Brett Wilkinson

Personal information
- Born: May 2, 1976 (age 50) Hyde Park, New York, U.S.
- Height: 195.6 cm (6 ft 5 in)
- Weight: 86 kg (190 lb)

Sport
- Country: United States
- Sport: Rowing
- Event(s): Men's quadruple sculls; men's double sculls
- Club: Potomac Boat Club

Achievements and titles
- Olympic finals: 2004, M4x, 11th
- World finals: 2001, M4x, 2nd; 2002, M2x, 14th; 2003, M2x, 10th; 2004, M4x, 7th

= Brett Wilkinson (rower) =

American rower (born 1976)

Brett Wilkinson (born May 2, 1976) is a former member of the U.S. National Rowing Team. Wilkinson began his rowing career at Franklin Delano Roosevelt High School and later rowed for Bucknell University. After college, he was a member of the Potomac Boat Club in Washington, D.C. where he qualified for the U.S. National Rowing Team.

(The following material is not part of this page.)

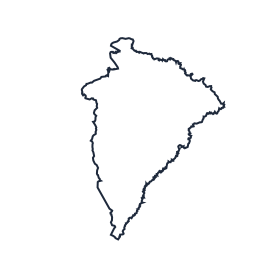 the district of Wassa Amenfi East, Western, Ghana, rotated 224°
{"feature_id": "2480657B15365927336493", "entity_name": "Wassa Amenfi East", "entity_type": "district", "adm_level": 2, "iso_a3": "GHA", "parent_name": "Ghana", "parent_adm1": "Western", "projection": "mercator", "projection_center": [-2.086, 5.877], "detail": "fine", "context": "isolated", "style": "outline", "palette": "slate", "viewbox_px": 256, "rotation_deg": 224, "n_neighbors": 0, "source": "geoboundaries", "source_scale": "gbopen_adm2", "svg_char_len": 5754}
<svg xmlns="http://www.w3.org/2000/svg" viewBox="0 0 256 256"><g transform="rotate(224 128 128)"><path d="M74.9,211.5L75.5,211.1L76.5,212.5L76.6,211.3L77.9,210.2L81.2,211.3L81.8,211.2L83.8,211.7L85.2,212.8L89.1,212.7L90.5,213.8L92.5,213.2L94.6,213.2L95.4,213.4L96.0,215.0L96.4,215.0L97.3,215.9L98.2,215.0L99.1,213.0L100.5,212.0L102.2,212.8L104.3,212.5L106.3,213.4L107.6,216.7L108.6,216.1L108.6,215.1L109.3,213.9L109.3,211.8L109.9,210.8L112.0,210.0L112.6,209.2L112.4,208.6L114.3,207.4L117.0,207.3L118.7,208.6L119.0,209.0L119.0,211.5L119.7,211.6L120.3,210.4L119.9,209.3L120.1,208.4L121.8,207.4L121.9,206.8L122.6,206.7L124.8,206.9L124.9,207.8L126.3,208.0L126.4,208.8L127.5,209.3L128.1,208.9L128.5,209.1L128.4,208.8L129.7,208.1L130.5,208.2L132.0,207.4L133.3,208.6L133.4,209.6L134.0,210.4L135.4,209.7L135.6,210.8L136.7,209.6L137.9,210.8L138.7,210.8L139.5,209.5L139.1,208.7L140.3,209.4L141.9,208.7L143.2,209.1L143.7,208.3L145.0,208.4L145.3,207.6L145.9,207.6L145.5,206.6L146.2,206.6L146.0,206.3L146.4,206.2L147.0,204.6L146.3,203.2L146.6,202.7L147.1,202.2L147.8,202.0L148.5,202.5L148.8,202.1L150.2,201.9L150.1,200.7L150.4,200.9L150.3,200.6L150.7,200.3L152.3,199.7L152.4,198.3L153.1,198.1L154.1,199.2L155.6,198.1L156.8,195.6L157.5,195.8L158.5,195.4L159.3,196.0L160.2,195.9L160.9,196.8L161.6,196.8L162.6,197.5L163.5,196.4L164.2,196.4L165.2,194.9L166.8,194.7L168.5,193.1L168.5,192.5L172.1,191.1L172.2,190.2L172.6,190.4L172.7,189.9L173.9,189.7L174.6,188.7L175.6,188.6L176.0,189.0L177.0,188.1L179.5,188.3L180.4,188.0L180.6,188.8L181.0,188.5L181.1,189.0L181.8,189.1L182.4,189.7L182.4,190.3L183.3,190.8L183.0,191.5L184.4,194.4L186.1,195.0L187.1,194.3L188.8,193.8L189.8,193.2L191.7,190.4L194.4,188.8L195.6,187.4L196.0,186.2L195.5,185.2L195.9,182.7L197.9,179.3L198.3,177.6L198.2,176.6L197.4,175.3L187.6,177.8L187.2,177.2L187.7,176.9L187.9,176.0L188.8,175.5L188.4,174.8L188.5,173.9L189.7,174.0L189.5,172.8L190.3,172.6L190.7,171.8L191.7,172.3L192.8,171.3L193.2,170.5L192.7,169.2L189.3,166.5L183.0,165.7L177.5,164.5L176.4,163.8L178.8,160.4L179.1,160.6L179.9,159.1L181.7,158.0L183.3,158.3L183.6,157.6L183.1,157.4L183.3,155.8L181.9,155.1L181.4,156.1L181.1,156.2L180.6,155.1L181.1,154.8L180.8,154.3L178.4,151.5L179.0,151.3L179.7,151.7L180.2,150.3L179.9,149.6L182.6,146.3L182.3,144.2L185.2,138.4L185.5,135.5L186.3,135.0L188.0,131.3L188.5,130.9L187.9,129.6L188.5,127.3L188.1,123.9L187.7,123.3L185.6,122.0L185.4,121.2L184.5,120.6L183.0,120.3L183.0,121.7L181.0,121.9L180.1,121.2L179.8,120.2L179.3,119.8L175.4,121.9L174.7,124.2L173.7,124.9L173.4,124.5L172.6,124.5L170.3,125.7L168.0,124.1L167.0,123.9L165.6,121.9L164.2,121.1L164.3,117.6L163.0,115.2L162.0,114.7L159.3,114.7L159.0,113.4L157.0,111.1L156.5,109.6L157.4,108.2L153.5,107.3L151.2,106.4L150.6,105.2L149.5,104.7L148.5,102.5L147.6,102.0L147.1,101.3L147.7,99.0L147.6,97.5L146.2,95.2L145.9,93.0L144.5,93.4L142.8,92.7L142.2,91.6L140.4,89.6L138.7,88.4L138.0,87.2L136.1,86.5L132.9,84.3L132.5,82.2L130.3,80.5L127.0,79.3L124.8,79.6L121.8,78.5L120.8,76.1L118.7,73.6L117.7,73.1L116.9,73.3L114.4,71.8L113.1,71.8L112.1,71.0L110.9,71.2L112.2,69.1L112.2,68.1L108.6,64.1L85.3,57.1L82.0,57.6L81.6,56.7L81.7,54.8L81.0,54.2L79.9,54.4L79.1,53.5L78.6,53.5L77.4,52.7L75.4,50.4L74.8,48.3L71.9,47.0L69.7,48.3L68.4,47.9L68.2,46.0L66.1,39.3L63.4,40.2L61.4,40.4L60.5,40.1L57.7,41.0L58.1,43.2L58.8,44.0L58.4,44.4L59.6,45.8L57.8,47.9L57.7,48.9L60.1,50.1L60.5,51.7L60.3,52.9L61.7,54.0L62.0,55.5L62.6,55.8L62.7,57.6L63.3,58.0L62.8,58.8L62.7,60.1L63.2,60.5L62.8,61.4L63.4,61.7L64.2,63.4L64.6,63.5L64.3,64.8L63.6,65.5L62.8,65.6L63.4,68.0L63.2,68.4L63.6,69.0L62.7,69.5L62.7,70.4L63.5,71.2L62.7,72.7L64.0,74.6L63.8,74.8L64.1,75.0L64.4,76.3L64.7,76.3L64.1,77.3L64.9,78.0L64.8,79.7L65.6,79.8L66.4,81.2L66.0,81.4L66.5,82.0L66.4,82.9L65.5,84.6L66.0,84.3L67.4,84.9L68.3,87.1L68.5,86.9L69.4,87.2L68.9,88.4L68.1,89.1L69.2,89.6L69.4,89.4L69.6,89.9L70.1,89.6L71.1,92.6L72.6,93.0L72.8,92.6L73.2,92.7L73.2,93.2L72.7,93.4L72.7,94.1L73.4,94.4L72.9,94.9L73.5,95.4L73.8,94.8L74.3,94.8L74.5,95.9L74.1,96.6L74.9,97.9L74.8,98.4L75.4,98.1L75.5,98.8L75.0,99.4L76.2,100.7L75.0,100.4L74.7,100.8L74.6,101.3L75.1,101.9L75.0,102.3L74.4,102.6L74.5,103.4L75.0,104.4L74.3,105.7L74.4,107.3L74.0,108.5L73.6,108.6L73.9,110.3L75.1,109.8L75.5,110.2L74.4,111.7L75.0,111.7L75.4,112.4L74.5,113.3L74.8,113.9L74.0,114.2L75.2,114.9L74.8,115.2L75.3,116.9L74.9,117.9L75.5,118.6L75.4,119.1L74.0,118.7L73.6,119.1L73.5,119.9L74.0,120.3L73.6,120.9L73.3,120.4L73.2,121.6L74.3,122.6L74.6,123.4L73.7,123.8L73.6,124.6L73.1,124.1L72.5,125.6L72.6,126.0L73.6,126.3L73.3,126.8L75.2,129.8L74.9,131.1L75.7,132.1L74.4,132.3L73.6,133.0L74.4,135.5L73.9,136.2L73.5,135.8L74.0,135.7L73.5,135.4L73.1,135.4L72.7,136.0L73.4,136.4L73.2,139.1L74.1,141.2L73.3,141.4L73.1,142.0L73.9,142.6L73.8,143.3L74.6,143.7L74.5,144.2L74.9,144.0L74.9,144.8L75.8,144.6L76.1,144.9L75.5,146.4L76.4,148.7L77.1,148.6L78.9,149.5L79.2,150.4L78.8,151.8L78.0,152.2L76.9,152.4L76.3,151.4L75.4,153.4L75.0,152.7L74.0,152.6L73.1,153.6L72.9,153.4L71.9,155.8L73.7,158.6L73.5,159.4L74.5,161.6L75.7,162.4L76.7,161.8L77.2,162.3L77.3,162.7L76.4,163.4L76.1,164.7L76.9,165.3L77.1,166.3L79.4,165.5L80.0,165.7L79.6,167.5L80.5,167.4L81.3,168.2L82.8,168.5L83.7,169.6L83.3,170.1L83.5,170.5L83.2,172.1L83.6,173.1L83.3,173.5L82.5,173.8L81.9,174.8L83.7,175.7L83.4,176.1L83.5,177.4L81.6,178.9L80.2,182.2L79.5,182.6L79.0,183.7L80.2,186.3L80.2,187.2L81.5,188.7L81.0,188.9L80.3,190.8L81.2,192.9L80.8,193.3L81.3,193.6L81.0,194.1L79.8,194.5L80.1,196.0L78.7,196.0L78.8,196.7L78.1,196.6L77.5,197.1L76.5,197.1L76.3,197.9L76.7,198.3L76.5,199.1L76.8,200.0L75.1,199.6L74.1,200.0L74.1,200.8L74.6,201.6L74.7,203.4L76.0,205.4L75.2,205.4L74.3,206.1L74.2,206.8L74.6,207.4L73.6,208.7L74.0,209.2L73.5,210.0L74.3,210.2L74.9,211.5Z" fill="none" stroke="#1e293b" stroke-width="2"/></g></svg>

He competed in the 2004 Summer Olympics in Athens in the men's quadruple sculls with teammates Ben Holbrook, Sloan DuRoss and Kent Smack, finishing 11th overall. Wilkinson also represented the United States in several World Championships, rowing in the men's double and quadruple sculls.

Wilkinson was a member of the team of engineers who worked to rebuild the Pentagon after the September 11 attacks.